爬取百度热搜榜的热搜词并且生成词云

使用Python中的requests库或urllib库发送HTTP请求,获取网页源代码。例如,使用requests库发送请求

BeautifulSoup库、lxml库、re库等解析HTML,获取需要的信息

wordcloud 库生成需要的词云图片  下面附带完成的代码

import requests
from bs4 import BeautifulSoup
from wordcloud import WordCloud
import matplotlib.pyplot as plt

url = 'https://top.baidu.com/board?tab=realtime'
headers = {'User-Agent': 'Mozilla/5.0 (Windows NT 10.0; Win64; x64) AppleWebKit/537.36 (KHTML, like Gecko) Chrome/58.0.3029.110 Safari/537.36'}
response = requests.get(url, headers=headers)
response.encoding=response.apparent_encoding
soup = BeautifulSoup(response.text, 'html.parser')
hot_items = soup.select('.c-single-text-ellipsis')

# 获取热搜词
hot_words = [item.text for item in hot_items]

# 将热搜词转为字符串
text = ' '.join(hot_words)
print(text)
# 生成词云图
wordcloud = WordCloud(background_color="white", font_path="simhei.ttf", max_words=100,min_font_size=12,width=1000, height=700).generate(text)
#wordcloud.to_file('baidu.png') # 需要保存到本地 不用注释
# 显示词云图
plt.imshow(wordcloud, interpolation='bilinear')
plt.axis('off')
plt.show()

 

 

THE END

*数据集记录:*

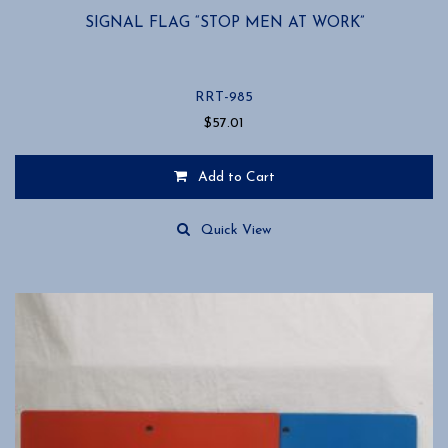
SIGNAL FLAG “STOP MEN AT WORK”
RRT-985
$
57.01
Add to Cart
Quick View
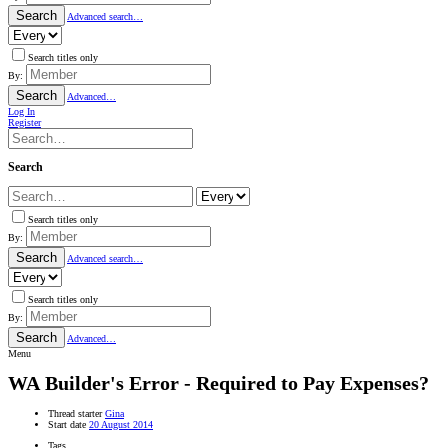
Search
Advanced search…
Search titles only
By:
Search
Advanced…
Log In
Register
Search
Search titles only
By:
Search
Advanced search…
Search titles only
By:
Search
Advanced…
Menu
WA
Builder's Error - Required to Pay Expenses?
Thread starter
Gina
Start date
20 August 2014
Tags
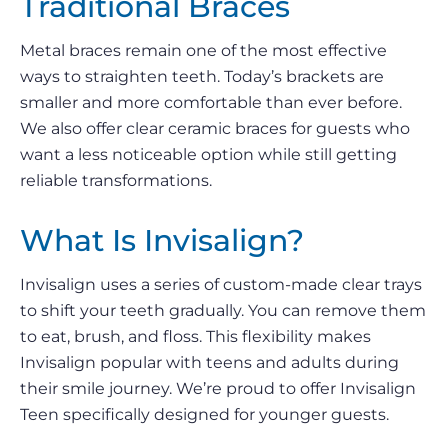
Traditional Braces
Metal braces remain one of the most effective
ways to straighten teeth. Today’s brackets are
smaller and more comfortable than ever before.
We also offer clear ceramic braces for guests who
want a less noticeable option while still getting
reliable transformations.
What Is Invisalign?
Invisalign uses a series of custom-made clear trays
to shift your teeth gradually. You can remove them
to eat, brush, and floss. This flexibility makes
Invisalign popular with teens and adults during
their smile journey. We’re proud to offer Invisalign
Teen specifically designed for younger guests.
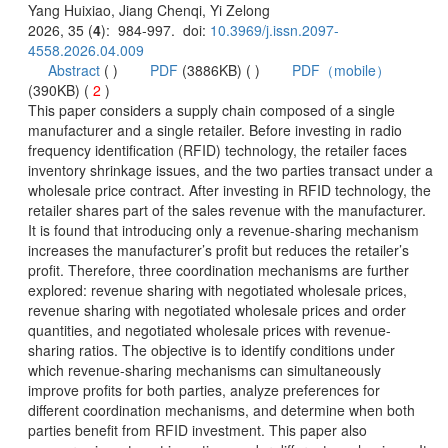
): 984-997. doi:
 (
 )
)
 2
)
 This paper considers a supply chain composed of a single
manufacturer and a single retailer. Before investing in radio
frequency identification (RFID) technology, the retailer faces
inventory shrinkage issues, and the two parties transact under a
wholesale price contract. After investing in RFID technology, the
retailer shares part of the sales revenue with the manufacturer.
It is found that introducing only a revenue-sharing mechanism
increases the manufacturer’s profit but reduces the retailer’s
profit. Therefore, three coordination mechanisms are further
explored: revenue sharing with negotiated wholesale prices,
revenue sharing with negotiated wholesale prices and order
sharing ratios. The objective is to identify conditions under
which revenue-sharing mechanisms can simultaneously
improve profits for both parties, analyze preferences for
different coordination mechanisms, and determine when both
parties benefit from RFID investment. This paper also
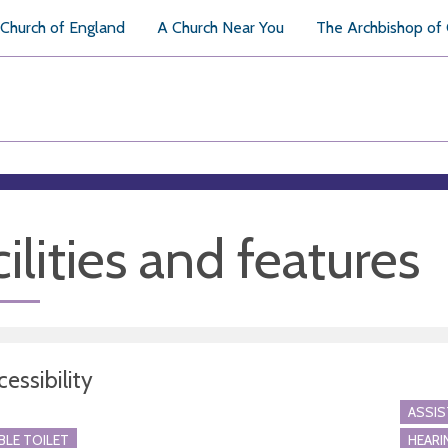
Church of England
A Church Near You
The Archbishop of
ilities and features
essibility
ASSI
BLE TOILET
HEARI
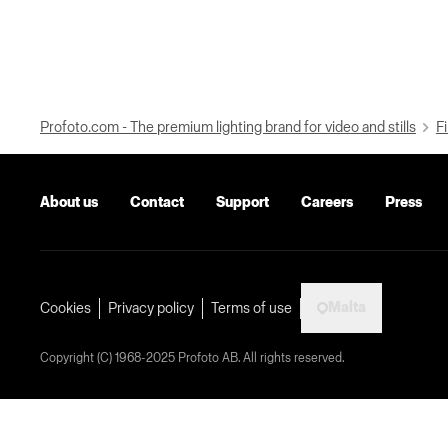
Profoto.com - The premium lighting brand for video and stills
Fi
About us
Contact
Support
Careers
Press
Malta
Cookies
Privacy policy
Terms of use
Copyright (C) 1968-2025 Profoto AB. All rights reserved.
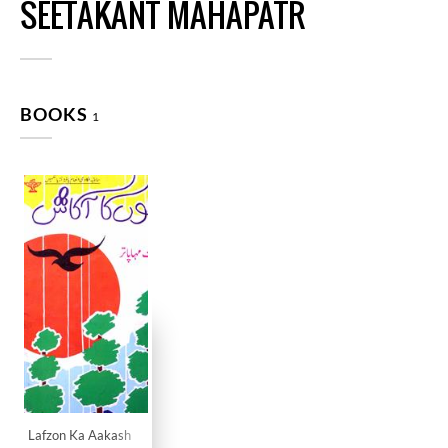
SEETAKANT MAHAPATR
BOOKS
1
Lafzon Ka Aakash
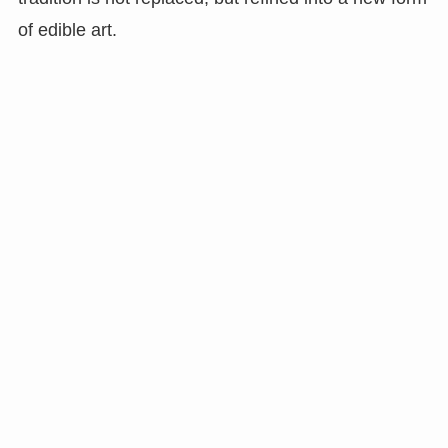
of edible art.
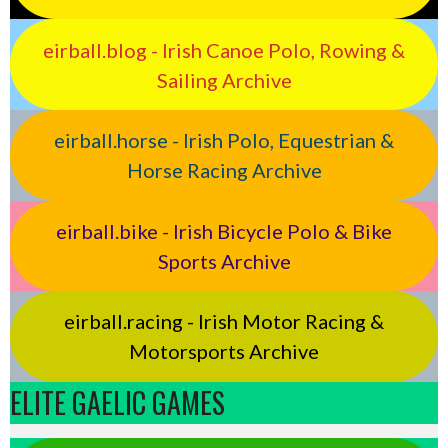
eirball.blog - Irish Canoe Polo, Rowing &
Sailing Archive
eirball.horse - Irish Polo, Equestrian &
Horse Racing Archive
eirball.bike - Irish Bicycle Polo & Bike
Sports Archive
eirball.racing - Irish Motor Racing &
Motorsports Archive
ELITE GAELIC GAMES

*练习 A:*
根据百度热搜词云一文回答：
(i) 代码请求的网址是什么？
(ii) 生成词云时背景颜色设为什么？
(iii) 文中提到可以用哪些库解析HTML？
*练习 B:*
请一字不差地抄写百度热搜词云一文中的一段，从“url = 'https://top.baidu.com/board?tab=realtime'”开始，到“response = requests.get(url, headers=headers)”结束。

*练习答案 A:*
(i) https://top.baidu.com/board?tab=realtime
(ii) white
(iii) BeautifulSoup库、lxml库、re库

*练习答案 B:*
url = 'https://top.baidu.com/board?tab=realtime'
headers = {'User-Agent': 'Mozilla/5.0 (Windows NT 10.0; Win64; x64) AppleWebKit/537.36 (KHTML, like Gecko) Chrome/58.0.3029.110 Safari/537.36'}
response = requests.get(url, headers=headers)